ただしSWTには、OSネイティブのユーザインターフェイスを使用するためOSによって見た目が変わってしまう、比較的地味なインターフェイスになってしまう、といった欠点があります。そこで登場したのがEclipse Formsです。Eclipse Corner Articles のEclipse Formsに関する記事にそのミッションがまとめられています。
選択可能なリッチクライアントプラグイン
元々Eclipse FormsはPDE(Plug-in Development Environment)の一機能として実装されていましたが、3.0から独立しており、現在はEclipseを使ったあらゆるリッチクライアント環境に利用することができます。
SWT/JFaceをベースにしている
Eclipse FormsはSWT/JFaceと競合関係にあるものではなく、これらを効果的に利用して独自のウィジェットやレイアウトを実装しています。
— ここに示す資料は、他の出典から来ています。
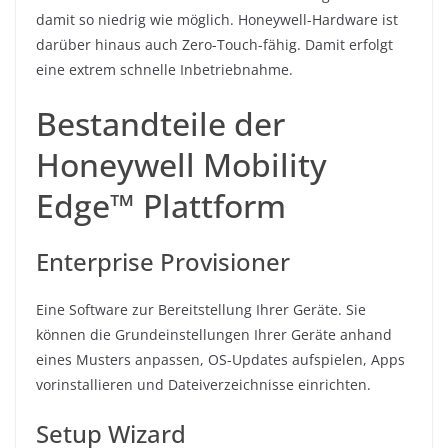
damit so niedrig wie möglich. Honeywell-Hardware ist
darüber hinaus auch Zero-Touch-fähig. Damit erfolgt
eine extrem schnelle Inbetriebnahme.
Bestandteile der
Honeywell Mobility
Edge™ Plattform
Enterprise Provisioner
Eine Software zur Bereitstellung Ihrer Geräte. Sie
können die Grundeinstellungen Ihrer Geräte anhand
eines Musters anpassen, OS-Updates aufspielen, Apps
vorinstallieren und Dateiverzeichnisse einrichten.
Setup Wizard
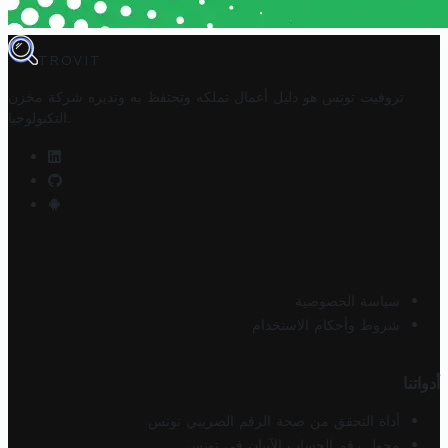
TROVIT
تروفيت تونس هو دليل أعمال تملكه وتحتفظ به وتديره
شركة مخزن
.
التكنولوجيا
سياسة الخصوصية
شروط وأحكام الاستخدام
أدواتنا
أداة التحقق من صحة الرقم الضريبي تونس
محول رقم الحساب الآيبان في تونس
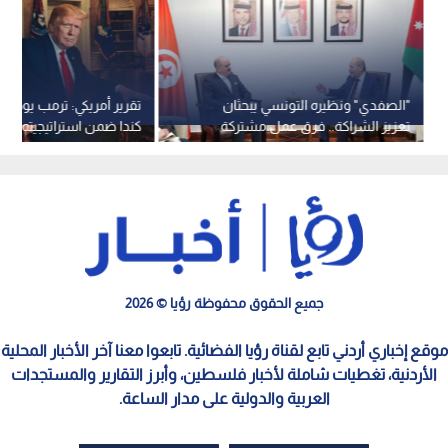
"الصفدي" ونظيره التونسي يبحثان
تقرير أمريكي: ترمب يوجه أ
تعزيز الشراكة.. فرق عمل مشتركة
كندا ضمن استراتيجيته لت
ومذكرة تفاهم دبلوماسية
الكرة الغربي
جميع الحقوق محفوظة رؤيا © 2026
موقع إخباري أردني تابع لقناة رؤيا الفضائية. تابعوا معنا آخر الأخبار المحلية
الأردنية، تغطيات شاملة لأخبار فلسطين، وأبرز التقارير والمستجدات
العربية والدولية على مدار الساعة.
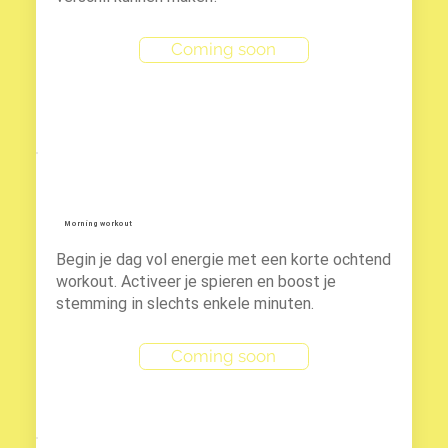
Coming soon
Morning workout
Begin je dag vol energie met een korte ochtend
workout. Activeer je spieren en boost je
stemming in slechts enkele minuten.
Coming soon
移植性の高いWebスタイルのユーザインターフェイスの提供
Eclipse Formsの見た目は通常のWebページに似ています。Eclipse FormsはWebブラウザと同様にOSが変わっても同じ見た目を提供します。
すべてのEclipse上のUIで利用できる
Eclipseにはエディター、ビュー、ウィザード、ダイアログといったさまざまなUIがありますが、そのいずれでもEclipse Formsを使ってユーザインターフェイスを構築することができます。
それではEclipse Formsを使ったインターフェイスを実際に見てみましょう。先ほど作成したプラグイン・プロジェクトのMETA-INFフォルダーの中のMANIFEST.MFを開いてください。するとプラグインのマニフェストエディターが起動します。このエディターはEclipse Formsで作られています。エディター下部にタブがありますので、いろいろな画面を開いてみてください。例えば、「 概要」タブにはいくつかリンクがあり、クリックするとその機能が実行されるようになっています。Eclipse FormsはこのようにWebページと同じような見た目を提供します。
図3 マニフェストエディター
おわりに
以上でEclipseのインストール及びプラグイン開発を行うためのプラグイン・プロジェクトの作成が終了しました。加えて、リッチなUIを提供するEclipse Formsの特徴についてもおわかり頂けたのではないでしょうか。
これでプラグイン開発を始められる状態になりました。早速プラグインを開発していきたいところですが、その前に今回開発するプラグインの仕様を決める必要があります。次回は、プラグインの仕様を決定します。